Année politique Suisse 2003 : Politique sociale / Groupes sociaux
 
Frauen
Im Januar lieferte die Schweiz einer UNO-Kommission einen Lage- und Fortschrittsbericht über die Gleichberechtigung der Frauen ab. Eine Delegation musste sich dabei einer Fülle zum Teil sehr kritischer Fragen von Experten stellen. Viele betrafen die Beschäftigung, namentlich die im Vergleich mit anderen Ländern unterproportionale Vertretung der Frauen in höheren Funktionen sowie die noch vielfach ungleiche Entlöhnung. Angesprochen wurde auch die Problematik der Gewalt gegen Frauen, namentlich in der Ehe. Die Experten wollten aber auch wissen, warum die öffentlichen Institutionen für die Frauen im Vergleich zu anderen Amtsstellen unterfinanziert seien, weshalb die Schweiz kein Quotensystem kenne und was konkret unternommen werde, um die noch immer vorhandenen Stereotypen abzubauen [27].
Diese eher pessimistische Einschätzung der Entwicklung der Gleichberechtigung der Frauen in der Schweiz wurde vom dritten Bericht des BFS zur Gleichstellung von Frau und Mann bestätigt.
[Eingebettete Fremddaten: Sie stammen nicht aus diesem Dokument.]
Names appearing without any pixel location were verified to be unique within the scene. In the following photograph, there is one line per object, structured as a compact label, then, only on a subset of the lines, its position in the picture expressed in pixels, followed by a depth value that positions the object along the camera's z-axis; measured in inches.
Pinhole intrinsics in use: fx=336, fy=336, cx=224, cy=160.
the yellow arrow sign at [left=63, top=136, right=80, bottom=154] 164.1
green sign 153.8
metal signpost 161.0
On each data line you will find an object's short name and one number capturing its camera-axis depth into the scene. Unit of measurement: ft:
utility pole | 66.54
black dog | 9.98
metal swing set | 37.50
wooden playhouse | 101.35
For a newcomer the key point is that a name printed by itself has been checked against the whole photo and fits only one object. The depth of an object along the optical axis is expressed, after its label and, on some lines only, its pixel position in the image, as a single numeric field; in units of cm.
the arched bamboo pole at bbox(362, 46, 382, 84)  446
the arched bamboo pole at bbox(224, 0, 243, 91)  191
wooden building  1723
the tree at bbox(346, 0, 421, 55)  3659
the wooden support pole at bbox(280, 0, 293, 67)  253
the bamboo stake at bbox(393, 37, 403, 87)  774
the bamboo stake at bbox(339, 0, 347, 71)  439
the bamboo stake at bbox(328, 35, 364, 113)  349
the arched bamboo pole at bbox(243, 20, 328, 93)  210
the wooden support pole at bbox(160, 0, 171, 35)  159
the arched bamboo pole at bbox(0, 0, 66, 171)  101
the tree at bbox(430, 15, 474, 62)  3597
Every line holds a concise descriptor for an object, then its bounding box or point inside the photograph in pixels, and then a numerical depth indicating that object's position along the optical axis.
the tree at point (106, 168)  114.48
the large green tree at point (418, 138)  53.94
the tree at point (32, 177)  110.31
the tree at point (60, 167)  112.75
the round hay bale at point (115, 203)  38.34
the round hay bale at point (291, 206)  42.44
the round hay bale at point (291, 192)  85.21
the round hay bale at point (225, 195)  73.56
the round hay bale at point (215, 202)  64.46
Während sich die Situation der Frauen in den 90er-Jahren im Vergleich zu jener der Männer verbesserte, deutet seit der Jahrtausendwende vieles auf eine Verlangsamung oder sogar einen Stillstand hin. Laut dem Bericht verfügen 23% der 25- bis 64-jährigen Frauen, aber nur 14% der Männer über keine nachobligatorische Ausbildung. Bei der höheren Berufsbildung beträgt die Abschlussquote der Männer nach wie vor 16 Prozentpunkte mehr als bei den Frauen, obgleich die Zahl der Studienanfängerinnen kontinuierlich zunimmt und im Berichtsjahr erstmals diejenige der Männer übertraf. Die Erwerbsquote der Frauen ist seit Anfang der 90er-Jahre deutlich gestiegen und beträgt mittlerweile fast 75%, wobei aber zu beachten ist, dass mehr als die Hälfte der Frauen Teilzeit arbeitet. Gingen die Lohnunterschiede zwischen 1994 und 1998 stetig, wenn auch sehr zögerlich zurück, verharrten sie zwischen 1998 und 2002 auf demselben Niveau, nämlich bei 21 Prozentpunkten in der Privatwirtschaft und bei 11 Prozentpunkten in der öffentlichen Verwaltung [28].
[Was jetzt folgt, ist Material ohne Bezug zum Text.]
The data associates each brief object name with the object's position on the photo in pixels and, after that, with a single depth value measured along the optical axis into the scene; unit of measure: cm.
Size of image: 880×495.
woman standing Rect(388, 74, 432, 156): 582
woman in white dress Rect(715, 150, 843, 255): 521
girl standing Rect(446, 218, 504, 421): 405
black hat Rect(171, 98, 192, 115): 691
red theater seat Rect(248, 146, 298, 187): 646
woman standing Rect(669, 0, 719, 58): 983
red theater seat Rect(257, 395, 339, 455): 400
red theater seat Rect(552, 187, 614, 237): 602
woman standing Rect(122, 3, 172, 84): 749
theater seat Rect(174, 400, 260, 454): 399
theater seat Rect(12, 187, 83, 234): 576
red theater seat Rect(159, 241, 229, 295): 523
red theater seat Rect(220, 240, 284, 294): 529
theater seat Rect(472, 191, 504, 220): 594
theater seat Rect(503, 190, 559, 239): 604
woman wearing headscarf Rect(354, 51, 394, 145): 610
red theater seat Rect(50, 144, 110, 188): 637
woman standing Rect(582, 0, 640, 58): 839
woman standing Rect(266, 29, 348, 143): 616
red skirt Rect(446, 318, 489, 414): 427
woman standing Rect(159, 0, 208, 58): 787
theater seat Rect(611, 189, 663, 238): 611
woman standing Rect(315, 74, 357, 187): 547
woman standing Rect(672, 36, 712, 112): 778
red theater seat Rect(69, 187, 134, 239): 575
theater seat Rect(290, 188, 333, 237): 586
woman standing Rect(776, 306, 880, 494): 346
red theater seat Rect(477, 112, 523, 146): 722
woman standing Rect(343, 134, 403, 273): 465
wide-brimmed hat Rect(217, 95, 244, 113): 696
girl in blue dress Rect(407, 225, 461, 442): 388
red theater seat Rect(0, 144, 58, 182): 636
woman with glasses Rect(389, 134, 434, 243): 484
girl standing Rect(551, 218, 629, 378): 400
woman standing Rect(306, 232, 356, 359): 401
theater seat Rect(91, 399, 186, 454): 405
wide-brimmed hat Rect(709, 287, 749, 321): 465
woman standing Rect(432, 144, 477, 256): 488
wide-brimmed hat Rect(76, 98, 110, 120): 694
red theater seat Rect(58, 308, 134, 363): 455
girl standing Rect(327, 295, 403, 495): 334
Der Friedensnobelpreis, der bisher über 80 Mal verliehen wurde, ging fast ausschliesslich an Männer und Organisationen und nur vereinzelt an Frauen. Dies bewog Nationalrätin Vermot (sp, BE), die vor allem in der Entwicklungspolitik aktiv ist, den Verein „1000 Frauen für den Friedensnobelpreis 2005“ zu gründen. 14 Koordinatorinnen aus allen Weltteilen suchen – vor allem in Krisengebieten, aber nicht ausschliesslich – nach Frauen, die sich an der Basis, in grossen oder kleinen Projekten für den Frieden engagieren [29].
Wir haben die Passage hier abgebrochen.